Thanks for the detail, though to be clear, I’m not doubting the mathematical the...

bscphil · on March 21, 2022

Let's assume you only care about cracking one word messages in English, and only the 10000 most common words. The time stamp is granular to the hour, and there are ~10000 hours in a year.

Easily available hardware can create 10 billion SHA-1 hashes per second. So to brute force every hash for every combination of one word message and timestamp, you need ... one hundredth of one second. No rainbow tables needed here. Just brute force it. For each hash, you just check every message hash stored on your server to find matches. If you find a match, you've uncovered the probable message text.

And so on for 2, 3 word combinations. Let's take 3 word combinations, assuming all three words are in the 10000 most commonly used English words. There are 10000^3 possible combinations of such words. Once again, the timestamp adds another 10000 possibilities (for the last year). How long does it take to brute force all 3 word combinations? One million seconds - less than two weeks. This is for a SINGLE person working on this with a SINGLE GPU. Not only will a serious attacker have better hardware, but context clues can help limit the possible options so that much longer combinations of words will be possible (if they are common combinations).

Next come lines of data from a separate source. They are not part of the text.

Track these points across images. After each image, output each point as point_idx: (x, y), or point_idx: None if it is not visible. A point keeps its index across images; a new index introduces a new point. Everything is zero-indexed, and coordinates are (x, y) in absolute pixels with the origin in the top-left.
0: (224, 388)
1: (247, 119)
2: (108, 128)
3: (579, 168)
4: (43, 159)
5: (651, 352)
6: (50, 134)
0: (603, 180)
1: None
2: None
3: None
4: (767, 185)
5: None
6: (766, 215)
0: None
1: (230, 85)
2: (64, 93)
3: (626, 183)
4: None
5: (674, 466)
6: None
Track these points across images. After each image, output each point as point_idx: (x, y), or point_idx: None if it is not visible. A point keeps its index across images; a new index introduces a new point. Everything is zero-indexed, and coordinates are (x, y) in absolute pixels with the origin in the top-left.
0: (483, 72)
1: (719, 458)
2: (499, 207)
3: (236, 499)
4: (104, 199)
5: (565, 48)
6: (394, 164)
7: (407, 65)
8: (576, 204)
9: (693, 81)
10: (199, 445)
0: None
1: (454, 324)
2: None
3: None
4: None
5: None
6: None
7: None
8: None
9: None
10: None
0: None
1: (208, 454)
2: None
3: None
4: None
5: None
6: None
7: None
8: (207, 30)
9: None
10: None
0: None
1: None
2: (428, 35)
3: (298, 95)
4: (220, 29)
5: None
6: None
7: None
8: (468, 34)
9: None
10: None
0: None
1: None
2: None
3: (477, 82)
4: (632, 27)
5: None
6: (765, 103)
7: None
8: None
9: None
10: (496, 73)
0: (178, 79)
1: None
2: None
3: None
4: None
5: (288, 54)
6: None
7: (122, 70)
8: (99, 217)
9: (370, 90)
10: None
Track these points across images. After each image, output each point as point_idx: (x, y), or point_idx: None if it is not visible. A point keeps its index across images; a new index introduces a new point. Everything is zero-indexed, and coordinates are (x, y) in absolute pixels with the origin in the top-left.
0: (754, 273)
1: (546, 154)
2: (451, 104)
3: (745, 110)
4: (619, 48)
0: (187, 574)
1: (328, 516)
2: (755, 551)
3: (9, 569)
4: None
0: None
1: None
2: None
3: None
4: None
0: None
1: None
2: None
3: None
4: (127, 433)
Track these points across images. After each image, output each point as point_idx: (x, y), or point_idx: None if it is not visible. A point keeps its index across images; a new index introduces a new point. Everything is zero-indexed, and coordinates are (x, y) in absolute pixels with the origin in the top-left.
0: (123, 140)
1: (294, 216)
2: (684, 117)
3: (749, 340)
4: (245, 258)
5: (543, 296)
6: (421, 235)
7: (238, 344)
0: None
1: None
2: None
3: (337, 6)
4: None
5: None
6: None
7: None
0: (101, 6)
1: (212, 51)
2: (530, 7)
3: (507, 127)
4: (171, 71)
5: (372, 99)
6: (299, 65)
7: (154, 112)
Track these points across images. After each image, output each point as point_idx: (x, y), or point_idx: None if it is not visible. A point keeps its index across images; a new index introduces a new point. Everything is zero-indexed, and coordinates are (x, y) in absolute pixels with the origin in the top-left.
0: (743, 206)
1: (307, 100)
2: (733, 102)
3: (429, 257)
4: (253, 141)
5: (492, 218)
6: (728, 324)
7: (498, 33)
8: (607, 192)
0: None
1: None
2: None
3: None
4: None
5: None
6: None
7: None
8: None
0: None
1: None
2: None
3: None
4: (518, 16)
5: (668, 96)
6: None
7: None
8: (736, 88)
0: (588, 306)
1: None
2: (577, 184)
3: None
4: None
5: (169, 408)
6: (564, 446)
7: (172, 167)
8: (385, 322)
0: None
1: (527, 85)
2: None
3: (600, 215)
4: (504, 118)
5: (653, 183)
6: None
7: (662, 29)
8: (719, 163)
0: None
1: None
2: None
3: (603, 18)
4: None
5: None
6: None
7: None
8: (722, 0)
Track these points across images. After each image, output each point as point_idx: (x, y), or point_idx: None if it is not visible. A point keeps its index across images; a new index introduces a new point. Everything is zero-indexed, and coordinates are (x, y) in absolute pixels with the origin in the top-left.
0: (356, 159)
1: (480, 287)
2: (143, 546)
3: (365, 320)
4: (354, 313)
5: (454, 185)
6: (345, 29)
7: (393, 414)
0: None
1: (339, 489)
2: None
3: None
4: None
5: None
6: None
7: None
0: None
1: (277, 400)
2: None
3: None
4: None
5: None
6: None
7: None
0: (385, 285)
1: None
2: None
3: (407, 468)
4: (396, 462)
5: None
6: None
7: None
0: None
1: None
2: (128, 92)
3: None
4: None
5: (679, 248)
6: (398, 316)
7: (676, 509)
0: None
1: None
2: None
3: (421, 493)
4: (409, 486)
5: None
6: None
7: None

Sure, there will be slight punctuation or capitalization differences in some cases and that adds entropy, but not by enough to bother taking into consideration in terms of security.

I guess we're also assuming in all this that Google is not tagging each message with the time received on the server. Given that they already have that information, they might be able to recover the message content without needing the extra hashes for the timestamp.